[GIVEN INFORMATION Boundary: Start]

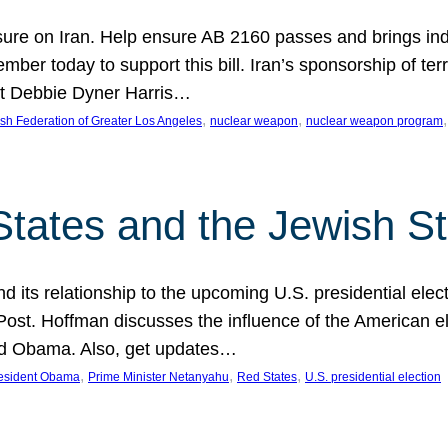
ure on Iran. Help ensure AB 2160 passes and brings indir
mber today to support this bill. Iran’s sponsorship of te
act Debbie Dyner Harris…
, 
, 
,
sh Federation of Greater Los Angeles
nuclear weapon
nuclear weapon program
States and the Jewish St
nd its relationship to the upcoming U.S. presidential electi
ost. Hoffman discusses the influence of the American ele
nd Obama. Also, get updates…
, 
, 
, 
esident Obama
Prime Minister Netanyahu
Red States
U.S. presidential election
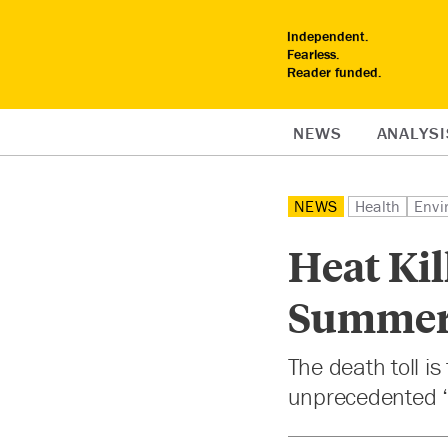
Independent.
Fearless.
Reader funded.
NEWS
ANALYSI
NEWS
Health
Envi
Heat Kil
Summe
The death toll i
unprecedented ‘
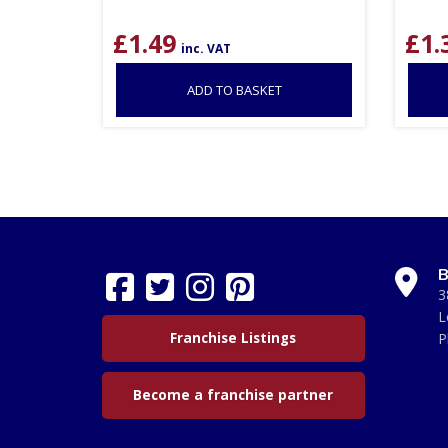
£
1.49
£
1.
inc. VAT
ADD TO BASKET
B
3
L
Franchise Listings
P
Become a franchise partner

[GIVEN INFORMATION Boundary: End]

-- DIRECTIONS FOR THIS TASK --
Omit the pictures, then copy out all the data exactly as it stands.

-- OUTPUT --
ure on Iran. Help ensure AB 2160 passes and brings indir
mber today to support this bill. Iran’s sponsorship of te
act Debbie Dyner Harris…
, 
, 
,
sh Federation of Greater Los Angeles
nuclear weapon
nuclear weapon program
States and the Jewish St
nd its relationship to the upcoming U.S. presidential electi
ost. Hoffman discusses the influence of the American ele
nd Obama. Also, get updates…
, 
, 
, 
esident Obama
Prime Minister Netanyahu
Red States
U.S. presidential election
Independent.
Fearless.
Reader funded.
NEWS
ANALYSI
NEWS
Health
Envi
Heat Kil
Summe
The death toll i
unprecedented ‘
£
1.49
£
1.
inc. VAT
ADD TO BASKET
B
3
L
Franchise Listings
P
Become a franchise partner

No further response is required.